Todos podemos ser capaces de hacer el mal, porque somos nacidos del barro de la tierra. Pero, de igual modo, todos nos podemos restaurar, porque nunca perdemos el valor de ser humanos. Nadie pierde nunca su calidad de hermano, porque todos somos hijos e hijas de Dios, que nos ha creado creadores. Dios no espera que seamos buenos para restaurarnos, Él nos llama a una restauración total entregándose por nuestros delitos. Dios nos transforma con su perdón y espera, que, reconociendo el daño hecho, lo pidamos. Dios nos transforma entregándose, no al revés. “Donde proliferó el delito, lo desbordó la gracia” (Rom 5,20)
Cualquier descripción de la humana fragilidad debe tener en cuenta que somos seres humanos, vinculados a una condición natural, pero también seres culturales, sometidos a una influencia predominantemente social, o por mejor decir, cultural. Somos cultura en todo y por todo, es decir: un compuesto de valores e identidad. Somos seres de cultura: un diseño muy limitado de significados compartidos que hemos ido aprendiendo desde la infancia.
Como criaturas carentes, necesitamos de la asistencia ajena desde el comienzo de nuestra vida. Necesitamos cuidados, afecto, caricias, nutrición, y apaciguamiento en nuestros temores y ansiedades. Los otros, nuestros parientes cercanos, nuestros cuidadores, nos aportan la experiencia de ser asistidos, protegidos, liberados de la indigencia natural de la que no podríamos salir sin dicha asistencia de los otros.
Ello conlleva vínculos muy estrechos que nos van constituyendo como una trama para nuestra identidad, pero también, en contextos de inseguridad o desprotección, van generando en nuestra interioridad experiencias de soledad o de hostilidad hacia los otros, heridas afectivas, que pueden surgir de sentimientos de desamparo o de ser presionados indebidamente hacia premios o castigos que no nos dan la estabilidad emocional necesaria para crecer armónicamente, e ir consolidando una identidad sólida.

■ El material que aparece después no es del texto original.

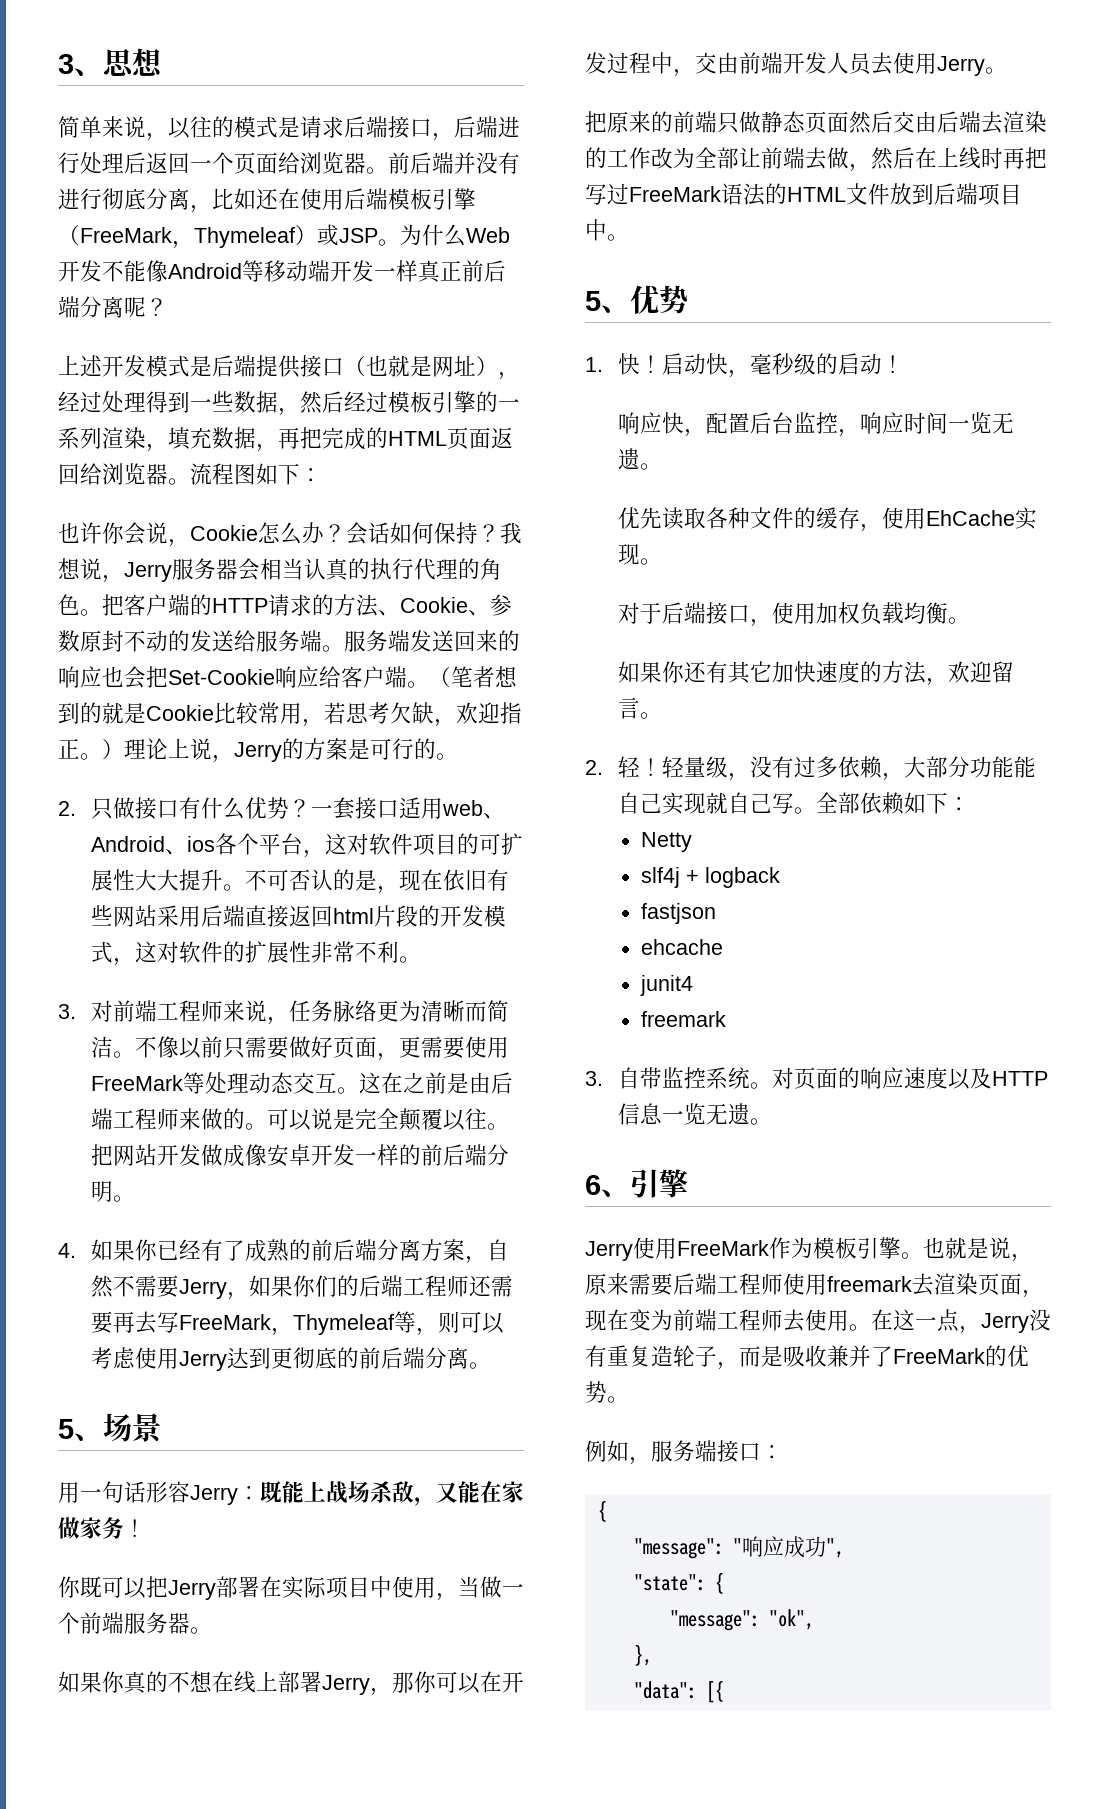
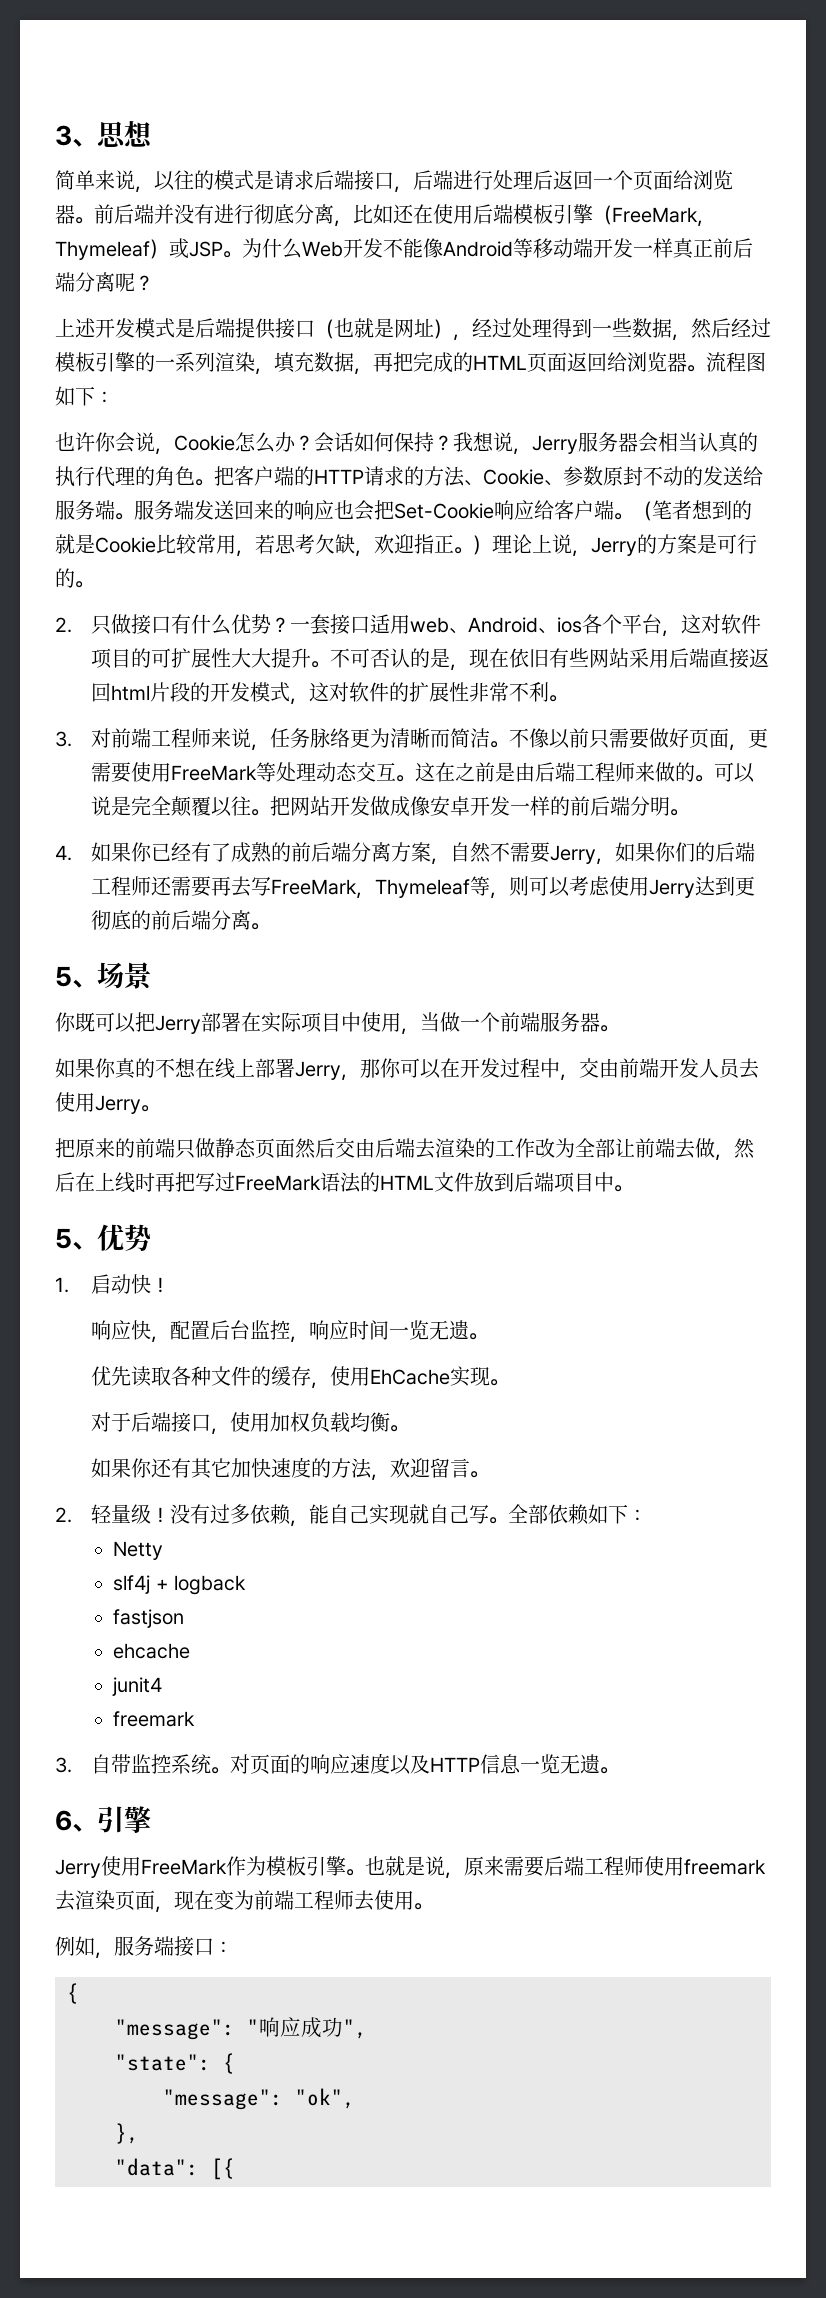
[58,1481,524,1506] [58,1517,146,1539] // 用一句话形容Jerry：既能上战场杀敌，又能在家做家务！ -> (152, 976) none
[617,353,882,378] 快！启动快，毫秒级的启动 -> [91,1274,152,1294] 启动快
[639,756,750,781] ！轻量级， -> [111,1504,171,1524] 量级！
[903,756,1014,778] 大部分功能 -> (310, 1523) none
[871,1309,1051,1334] [585,1345,1029,1370] [585,1381,629,1403] 在这一点，Jerry没有重复造轮子，而是吸收兼并了FreeMark的优势。 -> (433, 1906) none

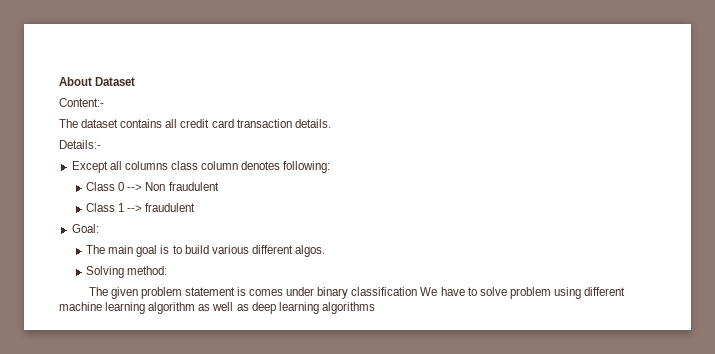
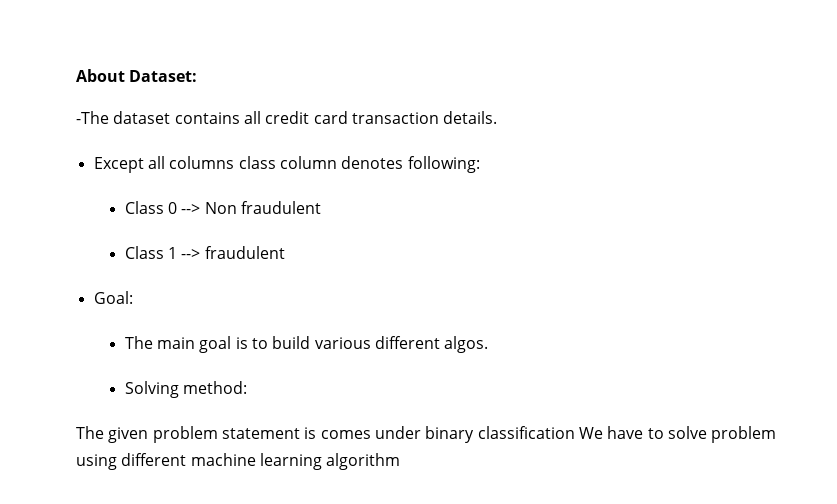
[95,77,136,86] [59,98,104,107] [59,119,78,128] Dataset // Content:- // The -> [129,70,198,82] [76,111,109,124] Dataset: // -The
[59,140,101,149] // Details:- -> (498, 117) none
[198,302,375,314] as well as deep learning algorithms -> (401, 461) none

En nuestra situación de “narcisismo cultural” dichas heridas afectivas pueden derivar en una sensación más o menos difusa de “vacío” afectivo, en una espiral de ansiedad e “insoportable levedad” que nos va conduciendo cada vez más, a un círculo vicioso de insatisfacción y búsqueda de gratificaciones inmediatas que nos hace caer en un vaivén emocional, buscando a ciegas, una salida imposible de superación existencial.
Dicha salida exige dilucidar un proceso hacia la restauración, porque del vacío afectivo es muy fácil pasar a una imagen negativa de uno mismo. Es decir: a un concepto de sí mismo dañado, o al menos, muy debilitado. La identidad en nuestros contextos de fragilidad emocional se devalúa hacia un yo frágil y escindido: por un lado, nos sentimos a veces los mejores en una afirmación ilusoria de lo que somos y, al momento siguiente, se produce una implosión del globo de ese yo amplificado, que, por una extrema sensibilidad, nos lanza a lo más bajo y nos hace gustar la impotencia de nuestra propia condición.
Sólo en contextos muy cohesivos y empáticos, podemos iniciar una moderada restauración de la propia imagen, en la que se nos pueda ayudar a reforzar la propia confianza y se nos acompañe a buscar una imagen menos distorsionada y más cabal de lo que somos. Lo nefasto es que dicho desarrollo se tenga que dar en contextos agresivos, e incluso violentos, tan propios, por desgracia, de nuestros climas de convivencia familiar, amistosa o social.
En resumen: la fragilidad humana se puede restaurar, pero no sin trabajo serio y, en muchos casos, situando a la persona fracturada en contextos de empatía y confianza, en donde pueda volver a contemplarse en una dinámica de prueba y error, que le irá indicando el mejor camino a seguir. La mera represión de identidades quebradas y culpabilizadas no provoca, en ningún caso, cambios estables en el fortalecimiento de un yo tan dañado y necesitado de una gran restauración.